Hmm... OK. Checking Ubuntu's user support site AskUbuntu for NVIDIA drivers found this set of instructions to install drivers from a graphics drivers project. Staffed by volunteers that repackage NVIDIA's raw binaries into Ubuntu installer-friendly "personal package archives" (PPA) infrastructure. Following the instructions, I told my installation of Ubuntu about them via:

sudo add-apt-repository ppa:graphics-drivers/ppa
sudo apt-get update

Then I had to deviate from the directions because sudo apt-get install nvidia-driver-390 returned an error E: Unable to locate package nvidia-drivers-390.  A little searching using the apt search command found the correct name in the PPA:

sudo apt-get install nvidia-390

After driver installation, the graphics driver project page recommends that I test my system by running the Phoronix graphics test suite. It gave my system a good workout and provided some pretty visuals while the tests ran. After the tests were complete, I was happy to upload my system information to their database of installation successes.

NVIDIA CUDA Toolkit 9.0

As of this writing, the TensorFlow binaries released by Google requires NVIDIA CUDA toolkit version 9.0. The latest version of CUDA toolkit is 9.2 but sadly it will not work with TensorFlow binaries, so we have to go find the older version 9.0 in NVIDIA's past version archives. Again we have to deviate from instructions because sudo apt-get install cuda would install the latest 9.2. We have to be explicit about the older version with sudo apt-get install cuda-9.0.

After the toolkit was installed, follow instructions to compile and run the tools deviceQuery and bandwidthTest to verify installation.

NVIDIA cnDNN SDK 7.0.5

TensorFlow instruction specifies cnDNN v7. The latest version is 7.1.4 as of this writing and based on other experience probably wouldn't work, so off we go into the old version archives again.
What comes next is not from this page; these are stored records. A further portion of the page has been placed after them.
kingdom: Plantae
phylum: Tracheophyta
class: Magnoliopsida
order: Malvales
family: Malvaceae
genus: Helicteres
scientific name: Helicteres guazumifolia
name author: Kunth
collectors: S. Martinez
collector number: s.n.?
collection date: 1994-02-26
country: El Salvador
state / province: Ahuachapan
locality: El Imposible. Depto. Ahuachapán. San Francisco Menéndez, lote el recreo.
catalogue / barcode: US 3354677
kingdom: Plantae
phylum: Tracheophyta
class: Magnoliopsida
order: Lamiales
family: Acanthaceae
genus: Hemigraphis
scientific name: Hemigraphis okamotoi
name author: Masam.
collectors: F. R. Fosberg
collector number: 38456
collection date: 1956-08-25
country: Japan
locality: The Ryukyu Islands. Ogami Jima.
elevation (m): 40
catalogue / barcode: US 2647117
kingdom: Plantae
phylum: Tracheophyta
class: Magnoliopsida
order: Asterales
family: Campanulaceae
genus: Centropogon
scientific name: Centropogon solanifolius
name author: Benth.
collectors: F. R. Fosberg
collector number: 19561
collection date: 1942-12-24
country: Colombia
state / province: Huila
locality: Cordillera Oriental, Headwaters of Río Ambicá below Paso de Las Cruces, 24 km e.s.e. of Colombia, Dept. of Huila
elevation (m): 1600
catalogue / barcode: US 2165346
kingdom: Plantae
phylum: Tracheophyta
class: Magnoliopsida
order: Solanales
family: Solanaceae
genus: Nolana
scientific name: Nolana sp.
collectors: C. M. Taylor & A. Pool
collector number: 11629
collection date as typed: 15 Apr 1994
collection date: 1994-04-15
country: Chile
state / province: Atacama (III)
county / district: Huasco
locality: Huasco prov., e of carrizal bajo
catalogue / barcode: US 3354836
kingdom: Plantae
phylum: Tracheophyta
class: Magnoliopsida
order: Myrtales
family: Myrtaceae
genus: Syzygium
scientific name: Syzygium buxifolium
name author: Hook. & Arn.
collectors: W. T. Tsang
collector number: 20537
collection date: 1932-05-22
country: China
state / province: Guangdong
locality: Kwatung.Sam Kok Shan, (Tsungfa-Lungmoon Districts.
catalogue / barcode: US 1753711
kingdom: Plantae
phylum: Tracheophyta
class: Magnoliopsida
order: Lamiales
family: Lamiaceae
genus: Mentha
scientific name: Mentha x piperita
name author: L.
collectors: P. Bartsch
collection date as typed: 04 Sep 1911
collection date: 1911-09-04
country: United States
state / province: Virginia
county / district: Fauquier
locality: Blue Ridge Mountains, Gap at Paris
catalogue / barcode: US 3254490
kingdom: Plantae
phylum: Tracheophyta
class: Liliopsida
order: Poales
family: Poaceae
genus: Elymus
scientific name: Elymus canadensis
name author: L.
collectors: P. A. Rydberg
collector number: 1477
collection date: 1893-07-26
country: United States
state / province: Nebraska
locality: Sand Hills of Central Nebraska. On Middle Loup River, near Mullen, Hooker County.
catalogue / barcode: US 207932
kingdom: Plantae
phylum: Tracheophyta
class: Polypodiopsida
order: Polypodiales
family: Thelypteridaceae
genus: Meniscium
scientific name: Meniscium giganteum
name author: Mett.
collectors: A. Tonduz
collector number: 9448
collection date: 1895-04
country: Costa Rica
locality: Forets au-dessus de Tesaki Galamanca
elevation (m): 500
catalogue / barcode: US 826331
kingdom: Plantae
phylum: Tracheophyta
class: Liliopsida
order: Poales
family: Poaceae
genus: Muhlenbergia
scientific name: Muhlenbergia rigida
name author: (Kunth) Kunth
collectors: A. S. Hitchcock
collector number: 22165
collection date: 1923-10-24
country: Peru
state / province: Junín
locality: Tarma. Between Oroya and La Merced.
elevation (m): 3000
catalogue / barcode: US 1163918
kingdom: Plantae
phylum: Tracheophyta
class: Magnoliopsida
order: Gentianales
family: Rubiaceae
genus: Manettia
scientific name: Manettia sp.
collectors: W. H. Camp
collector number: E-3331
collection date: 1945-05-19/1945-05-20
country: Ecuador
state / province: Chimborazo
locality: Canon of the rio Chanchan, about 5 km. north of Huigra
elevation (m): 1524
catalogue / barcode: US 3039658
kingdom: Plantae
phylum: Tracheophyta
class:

There we will find two versions corresponding to CUDA 9.0: 7.0.4 and 7.0.5. Which one to use?

The hint comes from elsewhere in TensorFlow installer documentation talking about an optional component, NVIDIA TensorRT 3.0. The instructions there made a reference to 7.0.5.15-1+cuda9.0 so that swayed the vote on which version to use.

After the SDK was installed, follow instructions to compile and run the tool mnistCUDNN to verify installation.

TensorFlow

After all those pre-requisites were satisfied, it was finally time to install TensorFlow itself! I decided to go with Python 3 for my TensorFlow experimentation, and followed recommendation of virtualenv, before installing the GPU-enabled variant of TensorFlow.

pip3 install --upgrade tensorflow-gpu

Finish Line

After bumping head in the dark against version mismatch error for hours, it felt great to finally cross the finish line. Hello, TensorFlow!